The Nigerian Meteorological Agency (NiMet) said it has entered into a collaboration with the UK Center for Ecology and Hydrology (UKCEH) and the Nigeria Hydrological Services Agency (NiHSA) to implement the World Meteorological Organisation’s (WMO) 2022 Hydrological Status and Outlook System (HydroSOS).
The three-day event held in Abuja, Nigeria, is an initiative by WMO to address water-related challenges crippling the sustainable development of the WMO member countries. The participants comprise stakeholders from various sectors of the nation.
In his opening remarks, the WMO representative for North, Central and West Africa, Dr. Bernard Gomez who represented the secretary-general of WMO, Prof. Petteri Taalas, stated that the HydroSOS will assist the hydrological and meteorological community to provide vital information about water resources for stakeholders across all sectors while improving the country’s adaptation to climate change.
The deficiency of information can be linked to insufficient local-scale data, a lack of regional-to-global coherence in hydrological information and modelling systems and limited dialogue between the multitude of actors, which renders the understanding of stakeholders’ water management needs unclear.
The Minister of Aviation, Sen. Hadi Sirika, represented by the rector, Nigerian College of Aviation Technology (NCAT) Zaria, Capt. Abdulsalam Mohammed disclosed that the WMO HydroSOS project will address the insufficient local-scale data and incoherence in regional to global hydrological information and modelling systems, limiting dialogue between the multitude of actors leading to the unavailability of water resources on spatio-temporal scales, thus the HyroSOS is a laudable effort by the WMO and commends UKCEH, NiMet and NiHSA for embracing the implementation of this project in Nigeria.
“This workshop is timely, as it intends to address and proffer solutions to global challenges associated with hydro-meteorological hazards (risks), especially as it relates to Africa and Nigeria particularly.
“Over the years, the management and distribution of water resources, as well as mitigation of water-related hazards and disasters, have been challenging for government at all levels, globally. Sometimes, this may be attributed to a deficiency of hydrometeorological information during planning in times past exacerbated by the impacts of changing climate.
“The deficiency of information can be linked to insufficient local-scale data, a lack of regional to global coherence in hydrological information and modelling systems and limited dialogue between the multitude of actors, which renders the understanding of stakeholders’ water management needs unclear.
“As a result of these shortfalls, water managers and stakeholders cannot properly assess the availability of water resources on different spatio-temporal scales. Thus, the need to have hydrological information and products that are impact-based, demand-driven and users specific,” he said.
Appreciating the WMO for developing the HydroSOS project in Nigeria, the director-general of NiMet, Prof. Mansur Bako Matazu expressed his gratitude to the WMO and revealed that water-related hazards and threats such as securing water supplies, designing appropriate water governance schematics, sustaining the management of trans-boundary basins and managing flood/drought are some of the major challenges faced by the Nigerian government.

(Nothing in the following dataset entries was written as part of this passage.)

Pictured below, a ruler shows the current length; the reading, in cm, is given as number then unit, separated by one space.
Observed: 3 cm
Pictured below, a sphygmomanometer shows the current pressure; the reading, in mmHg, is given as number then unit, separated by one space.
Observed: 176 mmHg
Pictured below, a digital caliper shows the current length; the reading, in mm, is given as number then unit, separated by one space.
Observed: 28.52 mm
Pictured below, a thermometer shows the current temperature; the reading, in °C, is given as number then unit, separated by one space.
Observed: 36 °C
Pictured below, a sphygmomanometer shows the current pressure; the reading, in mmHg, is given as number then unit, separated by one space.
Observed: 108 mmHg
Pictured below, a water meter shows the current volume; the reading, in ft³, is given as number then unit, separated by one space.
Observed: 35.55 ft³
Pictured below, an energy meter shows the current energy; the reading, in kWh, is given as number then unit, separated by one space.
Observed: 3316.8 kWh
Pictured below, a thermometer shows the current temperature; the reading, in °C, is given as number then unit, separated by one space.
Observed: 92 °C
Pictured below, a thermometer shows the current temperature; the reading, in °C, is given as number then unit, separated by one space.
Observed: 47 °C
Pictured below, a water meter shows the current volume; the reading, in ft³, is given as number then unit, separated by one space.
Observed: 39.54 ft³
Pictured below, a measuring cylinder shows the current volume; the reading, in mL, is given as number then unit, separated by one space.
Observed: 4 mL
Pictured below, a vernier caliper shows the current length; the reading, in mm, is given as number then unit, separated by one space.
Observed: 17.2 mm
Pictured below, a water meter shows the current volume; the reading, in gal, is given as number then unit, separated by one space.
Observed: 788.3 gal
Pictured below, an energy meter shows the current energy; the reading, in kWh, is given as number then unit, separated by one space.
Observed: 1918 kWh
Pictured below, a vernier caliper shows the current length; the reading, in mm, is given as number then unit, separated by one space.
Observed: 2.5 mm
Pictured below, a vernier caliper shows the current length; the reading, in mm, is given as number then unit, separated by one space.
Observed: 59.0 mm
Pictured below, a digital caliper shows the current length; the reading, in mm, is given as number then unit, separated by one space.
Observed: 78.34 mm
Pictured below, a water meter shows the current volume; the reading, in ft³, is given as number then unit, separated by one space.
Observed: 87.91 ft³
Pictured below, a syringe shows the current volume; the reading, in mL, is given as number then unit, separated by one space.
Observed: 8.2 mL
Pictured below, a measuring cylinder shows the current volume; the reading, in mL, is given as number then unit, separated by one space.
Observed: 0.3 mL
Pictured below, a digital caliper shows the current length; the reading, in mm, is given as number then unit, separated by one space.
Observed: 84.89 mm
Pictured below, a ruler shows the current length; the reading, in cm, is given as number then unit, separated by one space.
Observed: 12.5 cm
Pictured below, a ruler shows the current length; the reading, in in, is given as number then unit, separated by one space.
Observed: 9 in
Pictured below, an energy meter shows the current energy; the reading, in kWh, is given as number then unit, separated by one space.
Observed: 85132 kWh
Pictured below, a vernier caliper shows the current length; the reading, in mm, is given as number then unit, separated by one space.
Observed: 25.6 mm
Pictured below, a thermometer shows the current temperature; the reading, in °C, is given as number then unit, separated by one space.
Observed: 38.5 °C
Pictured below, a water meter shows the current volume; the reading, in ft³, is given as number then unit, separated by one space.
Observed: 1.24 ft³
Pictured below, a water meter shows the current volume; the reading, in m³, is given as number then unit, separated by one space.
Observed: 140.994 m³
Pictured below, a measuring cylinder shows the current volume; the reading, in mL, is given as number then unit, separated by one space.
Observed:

“It is no longer news to anyone here that water-related hazards and threats have become a global challenge in the face of a changing climate coupled with population growth and increasing socio-economic activities.
“Every year, water-related hazard affects millions of people globally and causes damage to properties worth billions of dollars. It is expected that water-associated risks are going to intensify in the coming years, as the full weight of climate change begins to bear on our earth.
“In Africa, water-related hazards such as flood and drought have become a major cause of food insecurity, strains on livelihoods, health risks and conflicts in many parts of the continent.
“Water-related challenges which face governments at all levels include securing water supplies, designing appropriate water governance schematics, sustaining the management of transboundary basins, managing flood and/or drought, as well as ensuring the protection and conservation of our ecosystem.”
Matazu recalled a forecast issued in February and followed up by the monthly updates that “we are going to have above-normal rainfall in most parts of the country”.
He further added: “From the information we are getting, we are going to see more flood[ing] and now the rains are concentrating on the north-central and the southern states. That will be a combination of short-duration, high-intensity rain, with riverine flooding. We are going to see more of these floods in the north-central states as we have seen in Kogi, south-eastern and south-western states as we are beginning to see in Anambra and some parts of the southwest”.
Matazu stressed that one of the major factors in addressing these challenges is designing and availing hydro-meteorological information and products targeted to serve the need of different sectors, hence implementing the HydroSOS project is critical in tackling these challenges.
At the end of the programme, stakeholders are expected to devise strategies to aid in mitigating water-related hazards such as flooding.